只是,這件事情似乎和房間變得雜亂,自己他懷裏的那個孩子無關。
雖然很模糊,但我卻能感覺到,他想要隱瞞的那件事情,和他身後的某個東西有關。
他身後的東西,到底是什麼?
……
——以下為婁鳴主視角——
「嘖……找來找去,怎麼沒有啊……」
我焦躁地搜索着明議身上的物件,但無論怎麼找,就是找不到我想找到的東西——被他剛剛搶走的那塊『起源礦石』。
漢克諾夫也在不緊不慢地翻着他的行囊,裏面有很多稀奇古怪的小玩意兒,雖然看起來有些樸實無華,甚至有的還挺噁心的,但我卻都認得——那些都是法器,想來,那都是明議平常使用魔法的媒介吧。
看來他這個『星宮衛之七』的威脅也沒有特別大,畢竟如果一個使用魔法的獸過於依賴法器這種施法媒介而不是直接使用自己的魔力必然不會有太大作為的——這是從幾千年前就流傳下來的規律,無論放在哪個時代都是屢試不爽的。
既然這樣的話,我也就能確認一件事情——『星宮結社』排行後六位的『星宮衛』的實力和排行前六位『星宮衛』的實力存在着一定斷層。
這是基托內在網上偽裝成「妙齡少女」和『星宮結社』的一個作為『星宮衛』近侍聊天套得的情報,我一開始並不完全相信,畢竟一個無名小卒的話總會有誇大的成分。
但現在看來,這或許是真的——根據之前基托內找到的有關於『星宮衛之六』的情報來看,作為『星宮衛之七』的明議的確沒那傢伙強悍。
「我這裏也沒有。

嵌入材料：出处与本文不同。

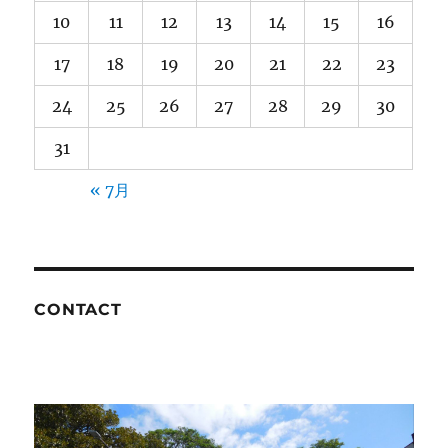
10
11
12
13
14
15
16
17
18
19
20
21
22
23
24
25
26
27
28
29
30
31
« 7月
CONTACT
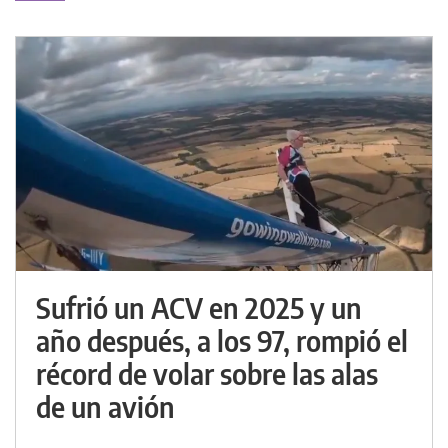
Sufrió un ACV en 2025 y un
año después, a los 97, rompió el
récord de volar sobre las alas
de un avión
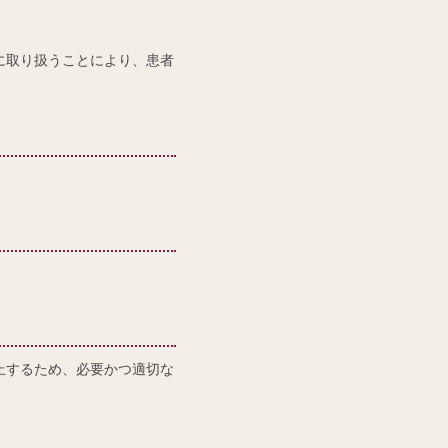
に取り扱うことにより、患者
止するため、必要かつ適切な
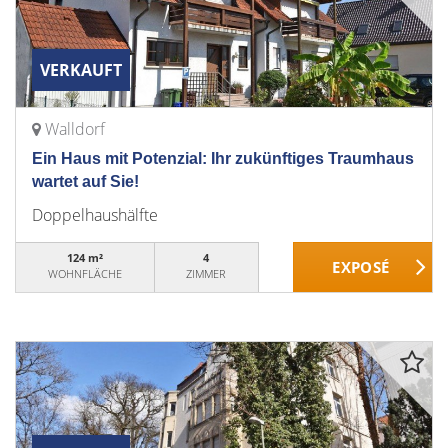
VERKAUFT
Walldorf
Ein Haus mit Potenzial: Ihr zukünftiges Traumhaus
wartet auf Sie!
Doppelhaushälfte
124 m²
4
WOHNFLÄCHE
ZIMMER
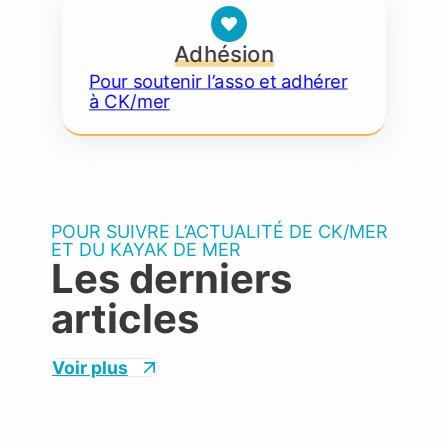
Adhésion
Pour soutenir l’asso et adhérer
à CK/mer
POUR SUIVRE L’ACTUALITÉ DE CK/MER
ET DU KAYAK DE MER
Les derniers
articles
Voir plus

」
漢克諾夫抖了抖明議已然空了的行囊,聳聳肩說道,隨後,他把視線放到了尚未清醒的明議身上。
「該不會……被這傢伙吞到肚子裏面了吧?」
他露出了嫌棄的神色。
「我也不清楚,但……按理來說如果一個獸把根本不承認自己的『神明信物』吞進肚子裏的話,那肯定會因為『神明信物』輻射出的魔力撐壞,從而爆體而亡的。」
我否定了他的想法,卻突然看到他的神色由嫌棄變得驚訝,我察覺出不妙,便轉頭看向明議。
只見他的身體開始冒出一陣陣水汽,這水汽越冒越多,並迅速形成了雲團,鋪滿了整個旅館天台。
這下麻煩了——倘若我貿然使用雷電魔法,就一定會因為雲團水汽的緣故而誤傷到漢克諾夫,如果不快點使用雷電魔法擊倒這傢伙的話,那麼很可能就錯失抓到他的機會,到時候他要是帶着『起源礦石』遠走高飛,那就不妙了!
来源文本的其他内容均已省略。